In 1984 —with the help of local artists — the Hansons constructed the Sequim Natural History Museum, an entire model watershed from mountain to sea, filled with specimens of the flora and fauna in floor-to-ceiling dioramas.
Mark Hanson got an educational permit from fish and wildlife to salvage specimens.
In the early 1990s, when the school reclaimed the space, the museum went into storage. However, community members worked together to purchase the historic Railroad Bridge and a half mile right-of-way as Railroad Bridge Park, the first piece of the Olympic Discovery Trail in Clallam County.
“We thought’ What a perfect place to have a new center.’ Look at the setting we have. That’s why we’re here,” Hanson said Sunday.
When the project’s government sponsorship fell through, the Jamestown S’Klallam Tribe assumed responsibility for the awarded grants and ownership of the land and buildings, expanding the park by 10 acres on the east side of the river to provide a new home for the Sequim Natural History Museum.
The Olympic Peninsula Audubon Society and National Audubon Society joined the partnership in 1997.
Since its opening in 2001, people have visited the Dungeness River Audubon Center for classes, festivals, lectures, field trips, summer camps and more.
“After about 12 years in a small building … conversations started happening, ‘We don’t have enough space’,” Jones recalled.
Years later, thanks to partnership with the Jamestown S’Klallam Tribe, the efforts to renovate the facility in full became realized.

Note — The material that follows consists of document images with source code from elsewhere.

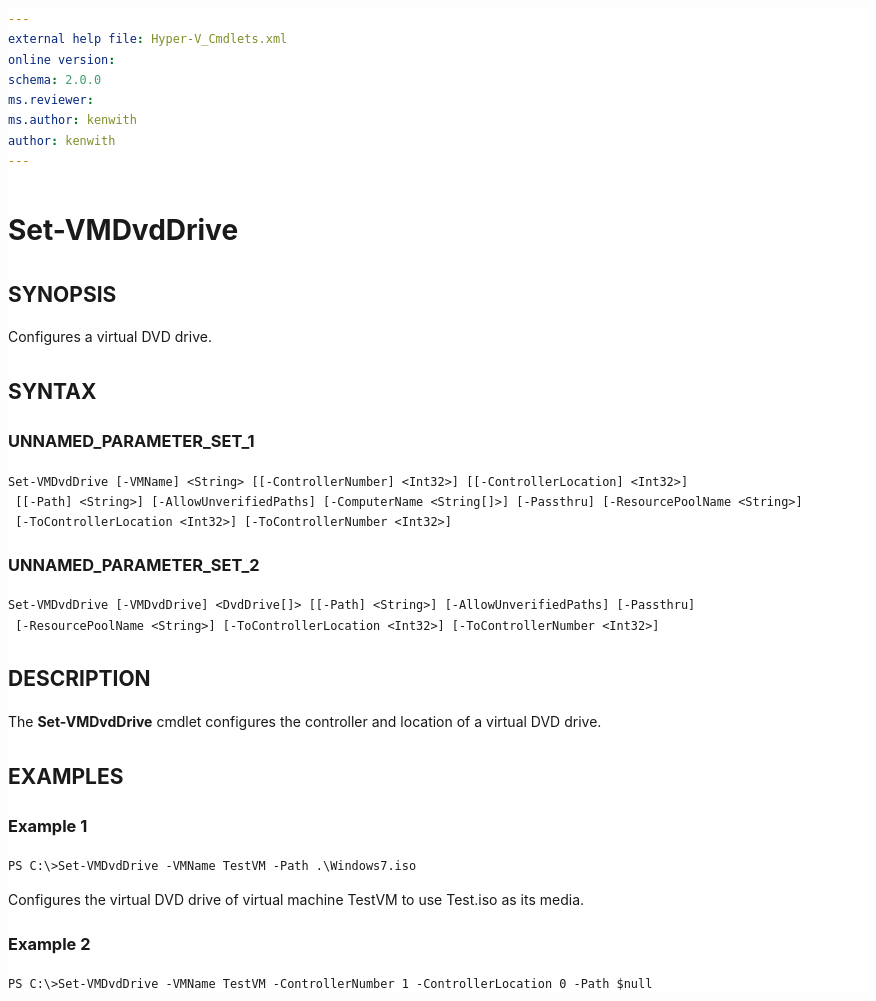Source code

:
 ```yaml
---
external help file: Hyper-V_Cmdlets.xml
online version: 
schema: 2.0.0
ms.reviewer:
ms.author: kenwith
author: kenwith
---
```


# Set-VMDvdDrive

## SYNOPSIS
Configures a virtual DVD drive.

## SYNTAX

### UNNAMED_PARAMETER_SET_1
```
Set-VMDvdDrive [-VMName] <String> [[-ControllerNumber] <Int32>] [[-ControllerLocation] <Int32>]
 [[-Path] <String>] [-AllowUnverifiedPaths] [-ComputerName <String[]>] [-Passthru] [-ResourcePoolName <String>]
 [-ToControllerLocation <Int32>] [-ToControllerNumber <Int32>]
```

### UNNAMED_PARAMETER_SET_2
```
Set-VMDvdDrive [-VMDvdDrive] <DvdDrive[]> [[-Path] <String>] [-AllowUnverifiedPaths] [-Passthru]
 [-ResourcePoolName <String>] [-ToControllerLocation <Int32>] [-ToControllerNumber <Int32>]
```

## DESCRIPTION
The **Set-VMDvdDrive** cmdlet configures the controller and location of a virtual DVD drive.

## EXAMPLES

### Example 1
```
PS C:\>Set-VMDvdDrive -VMName TestVM -Path .\Windows7.iso
```

Configures the virtual DVD drive of virtual machine TestVM to use Test.iso as its media.

### Example 2
```
PS C:\>Set-VMDvdDrive -VMName TestVM -ControllerNumber 1 -ControllerLocation 0 -Path $null
```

The “Inspire Wonder” capital campaign kicked off publicly in 2018 to expand and update the facility.
Culture and history
“The really cool thing about the River Center is that it’s not like a lot of other nature centers, where it’s strictly biology or ecology and that sort of stuff,” said David Brownell, executive director of the North Olympic Historical Center, in a video produced about the center’s expansion. “[It] combines the elements of the actual railroad history [of the Olympic Discovery Trail and bridge] and then elements of tribal culture and history.”
Said Jones, “Part of restoring and keeping an eco-system alive is getting people to have a relationship with it, part of that with education and part of that with experiences.”
Jenna Ziogas, the center’s educational coordinator and volunteer coordinator, said the newly refurbished center’s exhibits are going to be a little different than what the community is used to in the previous exhibit room.
“Instead of birds and animals behind glass, and separated by groups or grouped by families, we’re going to put the birds and animals into a backdrop that looks familiar to where you’d actually see them in the wild,” she said.
Said Jones, “We want to be a world class nature center. We have already have an outdoor classroom and an amazing park to do that. But we also need indoor displays to jump-start people on their journeys of learning about watersheds.
“There might be a couple 1,000 kids going through, learning about the watershed. How that trickles through the community — when they go home and introduce new ideas to their family and talk about it — on a local level, that’s incredible.”